By Maria Vasyutenko, freight associate of Brannvoll ApS, Denmark
The USG Supramax/Ultramax spot freight market experienced a sharp rate fall after a short-lived spike.
Traditionally, the month started on a positive mode. USG tonnage supply was tight, while there was plenty of cargo due to move prior to the holidays.
It allowed shipowners to push rates up before a substantial drop. As the month progressed, given the time of year, owners were making more practical than commercial decisions when accepting sharper rates in an effort to clear the decks before the holidays begin.
At the end of the month, the tonnage list was considerably greater than the demand and therefore owners have to discount drastically to secure employment.
Freight rates for transportation of a Supramax-lot of petcoke from Houston to ARA ports with spot laycans are at US$26/t (-US$6/t MoM) on average.
Deals for delivery of 50,000t of petcoke from Houston to Iskenderun with spot laycans are discussed at around US$30/t on average (-US$7/t MoM).
The freight rates on fronthaul directions (trips to southeast Asia and China) showed quite a big drop in rates as the US grain season failed to gain momentum after its delayed start.
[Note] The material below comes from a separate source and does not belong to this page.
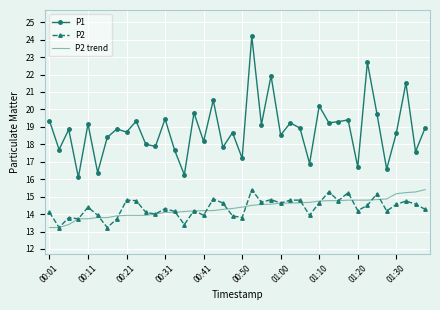

Which series has the largest total across all categories?

P1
The pre-holiday spike of activity in the fronthaul segment did not really help the rates to reach expected heights. Shipping costs for delivery of a Supramax-lot of petcoke from USG to EC India are at US$60/t (-US$14/t MoM) on average.
The first quarter of the year is traditionally the slowest period for the dry bulk freight market. Therefore, further rate falls are expected on the back of limited demand from the main importers, slow cargo flow and growing tonnage supply in the Atlantic basin.